Newly arrived in New Fiddleham, New England, 1892, and in need of a job, Abigail Rook meets R. F. Jackaby, an investigator of the unexplained with a keen eye for the extraordinary–including the ability to see supernatural beings. Abigail has a gift for noticing ordinary but important details, which makes her perfect for the position of Jackaby’s assistant. On her first day, Abigail finds herself in the midst of a thrilling case: A serial killer is on the loose. The police are convinced it’s an ordinary villain, but Jackaby is certain it’s a nonhuman creature, whose existence the police–with the exception of a handsome young detective named Charlie Cane—deny. (Published summary.)

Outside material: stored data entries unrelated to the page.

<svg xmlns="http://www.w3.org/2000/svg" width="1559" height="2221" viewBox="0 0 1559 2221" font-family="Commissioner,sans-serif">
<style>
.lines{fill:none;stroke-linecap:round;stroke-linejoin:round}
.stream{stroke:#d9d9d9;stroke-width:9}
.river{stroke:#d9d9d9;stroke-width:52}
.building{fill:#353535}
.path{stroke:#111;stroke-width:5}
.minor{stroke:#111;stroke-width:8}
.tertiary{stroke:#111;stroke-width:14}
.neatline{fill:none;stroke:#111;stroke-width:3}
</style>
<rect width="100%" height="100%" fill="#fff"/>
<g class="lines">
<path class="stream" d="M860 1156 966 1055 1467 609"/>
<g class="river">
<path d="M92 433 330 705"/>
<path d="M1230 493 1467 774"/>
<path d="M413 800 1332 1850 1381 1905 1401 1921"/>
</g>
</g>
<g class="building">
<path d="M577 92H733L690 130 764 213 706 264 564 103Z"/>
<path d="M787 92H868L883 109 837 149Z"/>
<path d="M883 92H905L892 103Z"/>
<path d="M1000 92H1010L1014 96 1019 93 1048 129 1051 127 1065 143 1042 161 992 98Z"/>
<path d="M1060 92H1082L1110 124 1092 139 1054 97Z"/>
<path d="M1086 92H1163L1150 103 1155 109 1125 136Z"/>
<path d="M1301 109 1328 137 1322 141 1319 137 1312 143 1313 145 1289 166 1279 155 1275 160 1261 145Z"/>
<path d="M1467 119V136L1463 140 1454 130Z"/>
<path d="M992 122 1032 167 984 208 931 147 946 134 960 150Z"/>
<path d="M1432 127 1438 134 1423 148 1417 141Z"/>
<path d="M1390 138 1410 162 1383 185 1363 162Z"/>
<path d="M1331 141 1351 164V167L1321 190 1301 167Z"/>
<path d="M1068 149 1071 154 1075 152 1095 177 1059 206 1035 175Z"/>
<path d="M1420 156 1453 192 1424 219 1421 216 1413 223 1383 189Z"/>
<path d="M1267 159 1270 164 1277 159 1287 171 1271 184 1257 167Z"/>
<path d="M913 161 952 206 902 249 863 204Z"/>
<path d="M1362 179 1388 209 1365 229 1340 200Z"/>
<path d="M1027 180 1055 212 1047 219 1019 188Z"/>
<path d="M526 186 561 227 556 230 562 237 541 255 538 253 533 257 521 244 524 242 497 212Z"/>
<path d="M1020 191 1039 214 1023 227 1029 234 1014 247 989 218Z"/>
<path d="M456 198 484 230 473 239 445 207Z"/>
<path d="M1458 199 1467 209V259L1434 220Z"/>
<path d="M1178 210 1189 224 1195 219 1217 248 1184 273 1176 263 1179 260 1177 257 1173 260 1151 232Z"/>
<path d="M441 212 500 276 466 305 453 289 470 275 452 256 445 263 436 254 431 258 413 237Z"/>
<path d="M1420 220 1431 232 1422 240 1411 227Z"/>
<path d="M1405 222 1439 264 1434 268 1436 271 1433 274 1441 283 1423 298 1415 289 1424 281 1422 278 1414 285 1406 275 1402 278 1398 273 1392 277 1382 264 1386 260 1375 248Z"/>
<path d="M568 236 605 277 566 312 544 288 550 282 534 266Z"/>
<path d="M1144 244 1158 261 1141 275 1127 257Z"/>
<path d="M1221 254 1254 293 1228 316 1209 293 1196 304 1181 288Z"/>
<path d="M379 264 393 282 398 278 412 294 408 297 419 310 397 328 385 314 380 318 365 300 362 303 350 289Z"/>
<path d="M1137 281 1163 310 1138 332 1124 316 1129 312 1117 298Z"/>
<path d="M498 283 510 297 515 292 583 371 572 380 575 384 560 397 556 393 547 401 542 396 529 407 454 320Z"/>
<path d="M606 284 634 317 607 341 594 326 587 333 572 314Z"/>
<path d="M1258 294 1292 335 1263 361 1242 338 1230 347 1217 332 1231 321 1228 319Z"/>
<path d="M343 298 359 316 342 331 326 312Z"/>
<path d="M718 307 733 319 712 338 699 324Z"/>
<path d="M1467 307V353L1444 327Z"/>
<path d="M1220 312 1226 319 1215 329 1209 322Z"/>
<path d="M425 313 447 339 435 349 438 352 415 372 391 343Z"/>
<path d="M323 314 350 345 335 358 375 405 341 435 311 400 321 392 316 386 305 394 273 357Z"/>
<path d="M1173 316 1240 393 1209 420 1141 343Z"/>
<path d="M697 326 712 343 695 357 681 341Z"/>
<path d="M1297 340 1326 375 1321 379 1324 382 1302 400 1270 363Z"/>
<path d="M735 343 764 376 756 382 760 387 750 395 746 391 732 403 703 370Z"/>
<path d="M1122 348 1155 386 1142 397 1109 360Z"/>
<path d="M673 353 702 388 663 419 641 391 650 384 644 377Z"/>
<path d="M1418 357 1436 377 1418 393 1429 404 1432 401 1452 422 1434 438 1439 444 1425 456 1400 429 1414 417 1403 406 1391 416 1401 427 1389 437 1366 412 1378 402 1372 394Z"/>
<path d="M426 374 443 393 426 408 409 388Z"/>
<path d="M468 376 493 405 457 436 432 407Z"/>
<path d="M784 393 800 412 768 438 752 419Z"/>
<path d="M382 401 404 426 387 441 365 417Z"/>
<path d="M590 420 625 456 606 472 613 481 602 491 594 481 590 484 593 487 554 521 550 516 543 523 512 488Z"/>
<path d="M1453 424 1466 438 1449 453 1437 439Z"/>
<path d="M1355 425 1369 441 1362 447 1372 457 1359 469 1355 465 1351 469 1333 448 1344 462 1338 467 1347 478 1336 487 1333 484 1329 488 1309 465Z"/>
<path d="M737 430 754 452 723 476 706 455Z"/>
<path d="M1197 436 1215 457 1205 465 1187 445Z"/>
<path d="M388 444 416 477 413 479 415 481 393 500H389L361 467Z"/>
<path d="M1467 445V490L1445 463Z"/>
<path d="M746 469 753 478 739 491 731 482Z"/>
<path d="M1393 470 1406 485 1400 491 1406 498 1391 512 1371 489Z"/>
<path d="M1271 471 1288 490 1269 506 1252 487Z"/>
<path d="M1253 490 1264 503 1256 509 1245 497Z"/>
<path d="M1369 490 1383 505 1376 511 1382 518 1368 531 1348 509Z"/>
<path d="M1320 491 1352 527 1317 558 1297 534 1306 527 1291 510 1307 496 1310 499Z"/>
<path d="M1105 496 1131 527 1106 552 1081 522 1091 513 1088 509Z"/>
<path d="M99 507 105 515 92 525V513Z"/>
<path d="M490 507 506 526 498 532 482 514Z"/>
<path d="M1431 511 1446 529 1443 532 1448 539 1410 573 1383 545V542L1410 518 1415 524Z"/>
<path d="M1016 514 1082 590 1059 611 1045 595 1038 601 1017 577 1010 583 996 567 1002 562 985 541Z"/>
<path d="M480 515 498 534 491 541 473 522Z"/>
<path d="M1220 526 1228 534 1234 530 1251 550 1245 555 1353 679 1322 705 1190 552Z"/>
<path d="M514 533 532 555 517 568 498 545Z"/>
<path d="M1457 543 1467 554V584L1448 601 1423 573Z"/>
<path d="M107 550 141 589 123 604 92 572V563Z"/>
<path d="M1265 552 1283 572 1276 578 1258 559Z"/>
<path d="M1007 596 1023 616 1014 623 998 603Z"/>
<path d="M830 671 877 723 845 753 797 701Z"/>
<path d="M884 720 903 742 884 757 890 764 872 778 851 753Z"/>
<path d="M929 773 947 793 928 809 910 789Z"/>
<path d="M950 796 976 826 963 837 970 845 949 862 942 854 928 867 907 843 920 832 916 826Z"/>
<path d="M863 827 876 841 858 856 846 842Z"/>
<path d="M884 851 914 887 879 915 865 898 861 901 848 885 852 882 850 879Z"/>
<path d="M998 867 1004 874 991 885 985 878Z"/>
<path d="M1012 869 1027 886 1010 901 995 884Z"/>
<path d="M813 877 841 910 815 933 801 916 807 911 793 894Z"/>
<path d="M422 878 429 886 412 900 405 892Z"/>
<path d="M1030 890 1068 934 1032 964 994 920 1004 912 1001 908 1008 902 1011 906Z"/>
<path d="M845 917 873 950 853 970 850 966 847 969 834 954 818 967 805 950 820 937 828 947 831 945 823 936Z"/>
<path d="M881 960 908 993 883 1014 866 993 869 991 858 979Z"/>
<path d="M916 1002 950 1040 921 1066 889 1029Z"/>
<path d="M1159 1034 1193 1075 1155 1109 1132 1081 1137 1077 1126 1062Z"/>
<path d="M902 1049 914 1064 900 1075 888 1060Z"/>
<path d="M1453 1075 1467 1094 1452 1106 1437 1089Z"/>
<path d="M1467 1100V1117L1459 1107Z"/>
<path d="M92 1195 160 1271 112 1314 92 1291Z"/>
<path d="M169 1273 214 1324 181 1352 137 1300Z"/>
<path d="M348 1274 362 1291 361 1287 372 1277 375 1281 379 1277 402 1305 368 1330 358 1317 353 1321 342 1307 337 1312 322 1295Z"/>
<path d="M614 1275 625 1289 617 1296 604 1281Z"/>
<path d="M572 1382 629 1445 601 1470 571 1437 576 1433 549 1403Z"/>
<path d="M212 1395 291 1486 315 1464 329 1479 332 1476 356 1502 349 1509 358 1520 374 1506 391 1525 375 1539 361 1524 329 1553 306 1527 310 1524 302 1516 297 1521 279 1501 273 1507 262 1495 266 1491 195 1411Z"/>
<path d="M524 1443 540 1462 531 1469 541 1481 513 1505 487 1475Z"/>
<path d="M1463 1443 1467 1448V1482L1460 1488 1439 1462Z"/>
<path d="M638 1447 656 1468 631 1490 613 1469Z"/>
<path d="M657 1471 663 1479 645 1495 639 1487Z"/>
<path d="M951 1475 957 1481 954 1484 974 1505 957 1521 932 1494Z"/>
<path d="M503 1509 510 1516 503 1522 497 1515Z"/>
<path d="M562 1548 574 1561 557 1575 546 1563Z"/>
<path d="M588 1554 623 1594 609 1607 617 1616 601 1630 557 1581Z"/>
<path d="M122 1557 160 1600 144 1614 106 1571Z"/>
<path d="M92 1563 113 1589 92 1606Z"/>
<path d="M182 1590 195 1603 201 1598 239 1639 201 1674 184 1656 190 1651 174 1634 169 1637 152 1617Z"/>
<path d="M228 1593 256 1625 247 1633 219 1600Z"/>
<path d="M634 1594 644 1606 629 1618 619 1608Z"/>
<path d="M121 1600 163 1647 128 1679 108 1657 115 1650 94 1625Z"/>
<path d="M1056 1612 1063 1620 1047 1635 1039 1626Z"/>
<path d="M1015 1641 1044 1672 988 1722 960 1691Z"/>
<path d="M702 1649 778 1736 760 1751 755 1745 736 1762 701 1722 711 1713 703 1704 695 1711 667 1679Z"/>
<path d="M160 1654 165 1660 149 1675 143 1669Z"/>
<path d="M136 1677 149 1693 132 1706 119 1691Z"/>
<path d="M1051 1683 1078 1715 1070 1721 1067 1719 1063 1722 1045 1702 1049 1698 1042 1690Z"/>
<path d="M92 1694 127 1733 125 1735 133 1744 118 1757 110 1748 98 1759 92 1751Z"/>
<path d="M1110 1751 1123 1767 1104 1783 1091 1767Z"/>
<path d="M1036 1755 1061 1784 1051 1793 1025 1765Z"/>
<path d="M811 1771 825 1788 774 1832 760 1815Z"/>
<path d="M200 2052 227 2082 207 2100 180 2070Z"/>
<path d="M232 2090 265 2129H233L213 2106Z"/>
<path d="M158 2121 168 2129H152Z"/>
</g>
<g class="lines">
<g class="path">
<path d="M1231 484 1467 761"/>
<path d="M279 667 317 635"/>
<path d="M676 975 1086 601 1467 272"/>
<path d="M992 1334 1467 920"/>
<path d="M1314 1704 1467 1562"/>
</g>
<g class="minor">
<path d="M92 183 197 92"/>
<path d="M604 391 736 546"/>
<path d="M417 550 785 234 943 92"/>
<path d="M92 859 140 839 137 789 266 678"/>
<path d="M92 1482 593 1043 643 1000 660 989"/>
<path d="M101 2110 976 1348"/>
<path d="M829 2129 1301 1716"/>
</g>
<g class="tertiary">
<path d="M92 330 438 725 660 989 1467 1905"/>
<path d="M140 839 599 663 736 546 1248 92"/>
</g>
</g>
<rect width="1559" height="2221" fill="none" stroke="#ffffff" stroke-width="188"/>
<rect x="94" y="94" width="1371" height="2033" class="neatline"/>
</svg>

The premise is rather hackneyed. An eccentric detective and his clever assistant, off to solve the crimes even the police fail on? It’s been done before. Kind of a lot. But the paranormal aspect is new, and Ritter’s grasp of mythology is admirable. Rather than going with the cliched paranormals that are everywhere right now, like vampires and werewolves, he’s taken in their lesser-known cousins to weave an unusual murder mystery. And even if cliched, Jackaby was an interesting, amusing, and highly quotable character. Over all, I liked it.
Sexual content: Female character is reluctant to change clothes in front of a duck-who-used-to-be-human; a female ghost laughs at her and says she used to watch him (the duck) change all the time when he was human, but then they both leave and give her privacy.
Language: 5 d***, 3 derogatory terms, 1 hell
Violence: Character hits a man in the face. Characters find dead bodies – torn-up chest and spreading blood. Rather vicious fight using fists, teeth, and claws between two paranormal creatures. One of them is shot in the chest, then killed.